Внезапно он разозлился. На Оливию. На себя. На злой рок, который уложил его в постель с отказывающейся работать головой.
Он хотел знать ответы на свои вопросы. Он хотел освободиться от обвинения в измене и не знал как.
— Расскажи мне о сражении, — попросил он. — Ты ведь можешь рассказать о нем?
Она кивнула. Снова опустившись на стул, она рассказала ему о битве, теперь получившей название битвы при Ватерлоо. Она рассказала о мужестве солдат, об ужасающей бойне и горах трупов, разбросанных, как цветы в бурю. В своем рассказе она упомянула Веллингтона и Аксбриджа, Блюхера, Наполеона и Нея и еще некоего Груши, как если бы Джек мог знать и его.
«Пожалуйста, Господи, скажи, что он не участвовал в бойне. Скажи, что он не пошел против всего, во что верил. Пусть найдется другое объяснение».
Внезапно почувствовав такое отчаяние, которого никогда не знал раньше, он потянулся к руке Оливии, чтобы найти поддержку в ее прикосновении. И отдернул руку. Он не имел права на утешение. Не сейчас. Пока не будет знать все наверняка.
Он взглянул на ее склоненную голову и вспомнил, как вспыхивали огнем ее волосы под лучами солнца, как она загоралась, охваченная страстью. Как открыто и радостно улыбалась. Раньше.

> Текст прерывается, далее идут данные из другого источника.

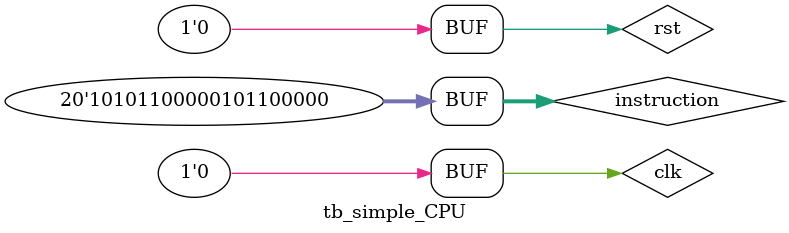
<source format=sv>
`timescale 1ns / 1ps
 
module tb_simple_CPU;
       
    parameter DATA_WIDTH = 8; //8 bit wide data
    parameter ADDR_BITS = 5; //32 Addresses
    parameter INSTR_WIDTH =20; //20b instruction
   
    reg clk, rst;
    reg [INSTR_WIDTH-1:0] instruction;

    
    simple_cpu  #(DATA_WIDTH,ADDR_BITS,INSTR_WIDTH) SCPU_DUT(clk, rst, instruction);
    
    initial begin
      $dumpfile("dump.vcd"); 
      $dumpvars;
        clk = 1'b1;
        rst = 1'b1;
        instruction = 20'd0;
        repeat(3) #1 clk=!clk;
        rst = 1'b0;
        repeat(2) #1 clk=!clk;
                
                
        /*Info on the simple CPU:
            * Reset sets regfile = [0,1,2,3]
            * ADD = opcode 0, SUB = opcode 1  
        */
            
                                        //ADD:    reg0  = reg1 + reg3   //1+3=4
        //In the instruction this is:    (instr)  (X1)    (X2)   (X3)  
        instruction = 20'b01000111000000000000;
        repeat(8) #1 clk=!clk; //4 rising edges
        
                                        //ADD:    reg1  = reg0 + reg3   //4+3=7
        //In the instruction this is:    (instr)  (X1)    (X2)   (X3)
        instruction = 20'b01010011000000000000;
        repeat(6) #1 clk=!clk; 
                
                                         //SUB:   reg3  = reg0 - reg2  //4-2=2  
       //In the instruction this is:    (instr)  (X1)    (X2)   (X3) 
        instruction = 20'b01110010000000000001;
        repeat(6) #1 clk=!clk;
        
                                         //STORE_R:   DATA_MEM(reg2 + 15) = reg1  //DATA_MEM(2+15)=7  
        //In the instruction this is:    (instr)               (X2)         (X1)
        instruction = 20'b11011000000011110000;
        repeat(6) #1 clk=!clk;
        
                                           //STORE_R:   DATA_MEM(reg3 + 22) = reg0  //DATA_MEM(2+22)= 4  
        //In the instruction this is:    (instr)                 (X2)         (X1)
        instruction = 20'b11001100000101100000;
        repeat(6) #1 clk=!clk;

                                           //LOAD_R:   DATA_MEM(reg2 + 15) = reg3  //reg3 = DATA_MEM(2+15)  -> reg3 becomes 7  
        //In the instruction this is:    (instr)                (X2)         (X1)
        instruction = 20'b10111000000011110000;
        repeat(7) #1 clk=!clk;
      
        //ADDED LOAD INSTRUCTION
      //  DATA_MEM(reg3+22) = reg2  => reg2 becomes 4
      
        instruction = 20'b10101100000101100000;
        repeat(7) #1 clk=!clk;
        
        
    end
    
    
endmodule
</source>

Что он сделал ей? Что произошло с ним самим?
— Как? — спросил он, и Оливия подняла на него глаза. — Как мне вернуть память?

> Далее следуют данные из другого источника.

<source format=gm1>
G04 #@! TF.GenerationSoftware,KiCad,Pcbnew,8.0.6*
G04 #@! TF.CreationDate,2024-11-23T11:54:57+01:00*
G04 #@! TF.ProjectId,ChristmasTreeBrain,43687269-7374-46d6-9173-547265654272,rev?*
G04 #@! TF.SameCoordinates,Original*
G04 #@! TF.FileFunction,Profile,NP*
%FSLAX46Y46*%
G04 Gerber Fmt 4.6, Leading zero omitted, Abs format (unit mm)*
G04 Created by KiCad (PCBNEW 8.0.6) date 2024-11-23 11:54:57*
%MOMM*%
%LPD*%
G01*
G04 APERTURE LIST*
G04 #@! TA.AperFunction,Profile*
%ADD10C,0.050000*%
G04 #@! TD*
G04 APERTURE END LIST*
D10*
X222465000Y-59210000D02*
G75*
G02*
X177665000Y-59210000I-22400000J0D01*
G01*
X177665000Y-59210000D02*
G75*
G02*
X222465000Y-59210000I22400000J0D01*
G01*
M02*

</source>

Она, казалось, что-то искала в его глазах.
— Грейс завтра поговорит с доктором. Придется подождать. Ты был очень плох, Джек. Шансов почти не было.
Если бы она знала.
— Мои родственники, — спросил он, хватаясь за любую возможность, — они знают?
— Еще нет.
Он рассеянно кивнул. Он не мог предать свою семью. Собственное имя. Его родители слишком горды, и без того слишком обеспокоены судьбами его старших сестер. Но каково придется Неду и Джорджи? Он был их героем. Их наставником. А Мэдди и Мод, стоящие на пороге взросления? Он разрушит их жизни.
— Джек? — в голосе Оливии неожиданно зазвучала неуверенность.
Он покачал головой.
— У твоей подруги Грейс не найдется чего-нибудь от головной боли?

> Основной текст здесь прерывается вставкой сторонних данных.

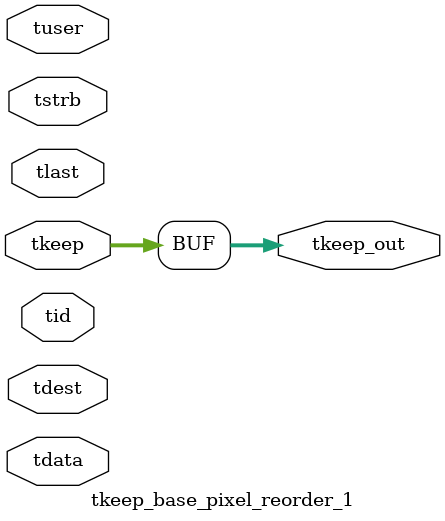
<source format=v>


`timescale 1ps/1ps

module tkeep_base_pixel_reorder_1 #
(
parameter C_S_AXIS_TDATA_WIDTH = 32,
parameter C_S_AXIS_TUSER_WIDTH = 0,
parameter C_S_AXIS_TID_WIDTH   = 0,
parameter C_S_AXIS_TDEST_WIDTH = 0,
parameter C_M_AXIS_TDATA_WIDTH = 32
)
(
input  [(C_S_AXIS_TDATA_WIDTH == 0 ? 1 : C_S_AXIS_TDATA_WIDTH)-1:0     ] tdata,
input  [(C_S_AXIS_TUSER_WIDTH == 0 ? 1 : C_S_AXIS_TUSER_WIDTH)-1:0     ] tuser,
input  [(C_S_AXIS_TID_WIDTH   == 0 ? 1 : C_S_AXIS_TID_WIDTH)-1:0       ] tid,
input  [(C_S_AXIS_TDEST_WIDTH == 0 ? 1 : C_S_AXIS_TDEST_WIDTH)-1:0     ] tdest,
input  [(C_S_AXIS_TDATA_WIDTH/8)-1:0 ] tkeep,
input  [(C_S_AXIS_TDATA_WIDTH/8)-1:0 ] tstrb,
input                                                                    tlast,
output [(C_M_AXIS_TDATA_WIDTH/8)-1:0 ] tkeep_out
);

assign tkeep_out = {tkeep[5:0]};

endmodule


</source>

Оливия вскочила, приложила руку к его виску. Это прикосновение обожгло его, дыхание у него перехватило, лицо Мими стерлось. Он почти оттолкнул руку Оливии.
— Температуры нет, — сказала она. — Но головная боль может указывать на воспаление мозга. Не надо так тревожиться, Джек. Ты вспомнишь.
Он взглянул на нее и увидел неуверенность в глазах. Чего она боялась? Что такого мог он вспомнить? Может быть, французский мундир? Или что-нибудь похуже? Сможет ли он вынести потерю ее уважения?
— Как ты оказалась здесь? — спросил он. — Не думаю, что я вел себя должным образом по отношению к тебе в последнее время.
Она сделала движение, словно собиралась дотронуться до него, но, совсем как он, опустила руку.
— Мне жаль, Лив.
Она гордо подняла голову.
— Не надо, Джек. Не извиняйся, пока не будешь знать за что.
— Я думаю, мне следует покончить с этим прежде, чем я узнаю, насколько плохо все было.
Ее лицо осталось неподвижным, ничего не выражающим, она встала.